== Supplied material ==
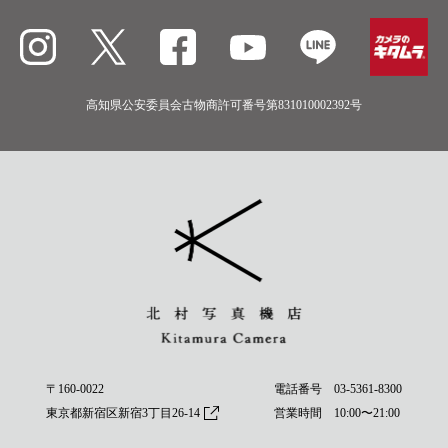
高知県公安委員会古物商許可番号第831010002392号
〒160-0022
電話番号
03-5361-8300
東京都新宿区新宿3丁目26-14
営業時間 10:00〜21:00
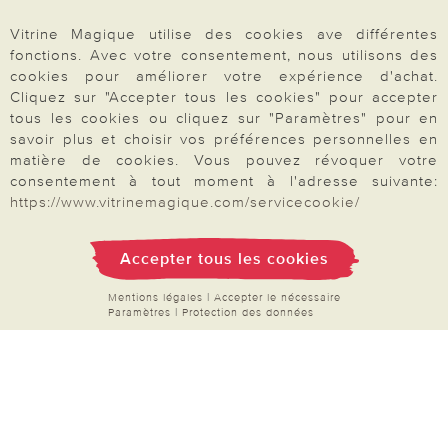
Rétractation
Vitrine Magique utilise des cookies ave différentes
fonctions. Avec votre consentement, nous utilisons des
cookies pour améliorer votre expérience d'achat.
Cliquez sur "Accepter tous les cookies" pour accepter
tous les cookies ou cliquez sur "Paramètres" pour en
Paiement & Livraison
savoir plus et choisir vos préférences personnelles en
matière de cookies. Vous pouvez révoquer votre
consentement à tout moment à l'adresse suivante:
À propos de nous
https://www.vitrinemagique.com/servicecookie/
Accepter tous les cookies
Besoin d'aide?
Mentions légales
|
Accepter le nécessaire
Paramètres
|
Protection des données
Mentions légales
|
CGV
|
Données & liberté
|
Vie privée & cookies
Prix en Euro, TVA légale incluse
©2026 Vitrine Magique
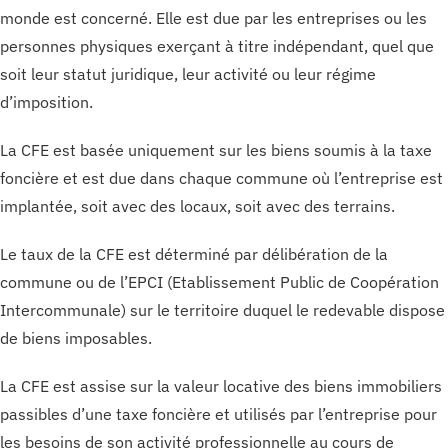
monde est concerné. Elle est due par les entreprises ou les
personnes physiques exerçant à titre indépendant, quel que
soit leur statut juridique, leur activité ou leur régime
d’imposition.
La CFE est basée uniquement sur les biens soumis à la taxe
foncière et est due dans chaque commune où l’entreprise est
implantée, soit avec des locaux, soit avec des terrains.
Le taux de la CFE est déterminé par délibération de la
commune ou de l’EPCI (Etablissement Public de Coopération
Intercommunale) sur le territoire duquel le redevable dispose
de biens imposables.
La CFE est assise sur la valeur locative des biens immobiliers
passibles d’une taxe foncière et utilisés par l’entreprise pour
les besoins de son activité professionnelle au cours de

== Work item ==
Once you find the line with "Paiement & Livraison", restate it and every later line of the data word for word, excluding the pictures.

== Your solution ==
Paiement & Livraison
savoir plus et choisir vos préférences personnelles en
matière de cookies. Vous pouvez révoquer votre
consentement à tout moment à l'adresse suivante:
À propos de nous
https://www.vitrinemagique.com/servicecookie/
Accepter tous les cookies
Besoin d'aide?
Mentions légales
|
Accepter le nécessaire
Paramètres
|
Protection des données
Mentions légales
|
CGV
|
Données & liberté
|
Vie privée & cookies
Prix en Euro, TVA légale incluse
©2026 Vitrine Magique
monde est concerné. Elle est due par les entreprises ou les
personnes physiques exerçant à titre indépendant, quel que
soit leur statut juridique, leur activité ou leur régime
d’imposition.
La CFE est basée uniquement sur les biens soumis à la taxe
foncière et est due dans chaque commune où l’entreprise est
implantée, soit avec des locaux, soit avec des terrains.
Le taux de la CFE est déterminé par délibération de la
commune ou de l’EPCI (Etablissement Public de Coopération
Intercommunale) sur le territoire duquel le redevable dispose
de biens imposables.
La CFE est assise sur la valeur locative des biens immobiliers
passibles d’une taxe foncière et utilisés par l’entreprise pour
les besoins de son activité professionnelle au cours de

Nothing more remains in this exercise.